Of interest, one of the upregulated genes, Rec8, localizes to meiotic chromosomes and its product is part of the cohesin complex that joins sister chromatids at the site of chiasmata in spermatocytes and oocytes. When Rec8 is absent in mice, male and female sterility results (60). Immediately after fertilization, Rec8 is replaced by Scc1 (also known as Rad21) (61). Thus, a cohesin complex protein that is believed to function primarily in meiosis is upregulated in our Ctcfl transgenic ES cells and presumably in Ctcfl transgenic fetuses. We doubt, however, that expression of Rec8 in our transgenic animals explains the abnormal lethal phenotype, as Rec8 transgenic mice are viable, fertile, and seemingly normal (62). Finally, our data lead one to question whether the TGFB pathway may play a greater role in spermatogenesis than previously suspected. Dissection of TGFB signaling in gonad and germ cell development is made difficult by the functional redundancy of the multiple members of this superfamily. TGFB and its receptors are expressed in the developing testis, but elimination of any single ligand or receptor does not block testis development. Recently, however, use of the TGFB signaling antagonists ALK4, -5, and -7 was shown to block testis development, thus leading to a renewed interest in TGFB's role in male germ line development (63).

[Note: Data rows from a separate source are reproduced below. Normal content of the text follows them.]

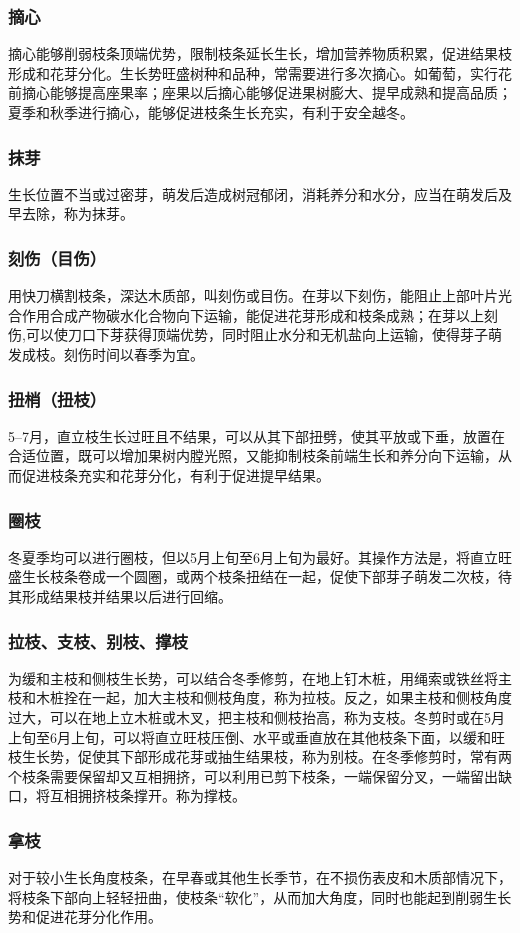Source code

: \documentclass{ctexbook}
\begin{document}
\subsubsection{摘心}
摘心能够削弱枝条顶端优势，限制枝条延长生长，增加营养物质积累，促进结果枝形成和花芽分化。生长势旺盛树种和品种，常需要进行多次摘心。如葡萄，实行花前摘心能够提高座果率；座果以后摘心能够促进果树膨大、提早成熟和提高品质；夏季和秋季进行摘心，能够促进枝条生长充实，有利于安全越冬。
\subsubsection{抹芽}
生长位置不当或过密芽，萌发后造成树冠郁闭，消耗养分和水分，应当在萌发后及早去除，称为抹芽。
\subsubsection{刻伤（目伤）}
用快刀横割枝条，深达木质部，叫刻伤或目伤。在芽以下刻伤，能阻止上部叶片光合作用合成产物碳水化合物向下运输，能促进花芽形成和枝条成熟；在芽以上刻伤,可以使刀口下芽获得顶端优势，同时阻止水分和无机盐向上运输，使得芽子萌发成枝。刻伤时间以春季为宜。
\subsubsection{扭梢（扭枝）}
5--7月，直立枝生长过旺且不结果，可以从其下部扭劈，使其平放或下垂，放置在合适位置，既可以增加果树内膛光照，又能抑制枝条前端生长和养分向下运输，从而促进枝条充实和花芽分化，有利于促进提早结果。
\subsubsection{圈枝}
冬夏季均可以进行圈枝，但以5月上旬至6月上旬为最好。其操作方法是，将直立旺盛生长枝条卷成一个圆圈，或两个枝条扭结在一起，促使下部芽子萌发二次枝，待其形成结果枝并结果以后进行回缩。
\subsubsection{拉枝、支枝、别枝、撑枝}
为缓和主枝和侧枝生长势，可以结合冬季修剪，在地上钉木桩，用绳索或铁丝将主枝和木桩拴在一起，加大主枝和侧枝角度，称为拉枝。反之，如果主枝和侧枝角度过大，可以在地上立木桩或木叉，把主枝和侧枝抬高，称为支枝。冬剪时或在5月上旬至6月上旬，可以将直立旺枝压倒、水平或垂直放在其他枝条下面，以缓和旺枝生长势，促使其下部形成花芽或抽生结果枝，称为别枝。在冬季修剪时，常有两个枝条需要保留却又互相拥挤，可以利用已剪下枝条，一端保留分叉，一端留出缺口，将互相拥挤枝条撑开。称为撑枝。
\subsubsection{拿枝}
对于较小生长角度枝条，在早春或其他生长季节，在不损伤表皮和木质部情况下，将枝条下部向上轻轻扭曲，使枝条“软化”，从而加大角度，同时也能起到削弱生长势和促进花芽分化作用。
\end{document}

CTCFL in human vascular pathology.

Two benign human vascular malformations unexpectedly express CTCFL, JAs (32) and IHs (Schultz et al., submitted). JAs are fibrovascular tumors that arise in the nasal cavity in adolescent males. In some cases, there is CTCFL gene duplication (64). JAs exhibit increased levels of VEGF, insulin-like growth factor 2 (IGF2), TGFB, and other growth factors (65). In IHs, a vascular proliferation seen predominantly in females, CTCFL is again overexpressed (Schultz et al., submitted). Like JAs, IHs are also known to overexpress IGF2 (66). However, Yu et al. did not observe loss of imprinting of IGF2 in IHs, despite CTCF's role as a chromatin insulator element at IGF2 differentially methylated region I (DMRI) (67, 68), making it unlikely that CTCFL directly alters methylation and CTCF binding at this site. Our results offer an alternative explanation wherein CTCFL may deregulate the TGFB pathway, which, combined with IGF2 overexpression, leads to IH vascular proliferation. Our results, obtained with a Ctcfl mouse transgenic model, combined with two known instances of human CTCFL overexpression in benign vascular malformations, warrants the consideration of CTCFL somatic expression in additional human vascular malformations.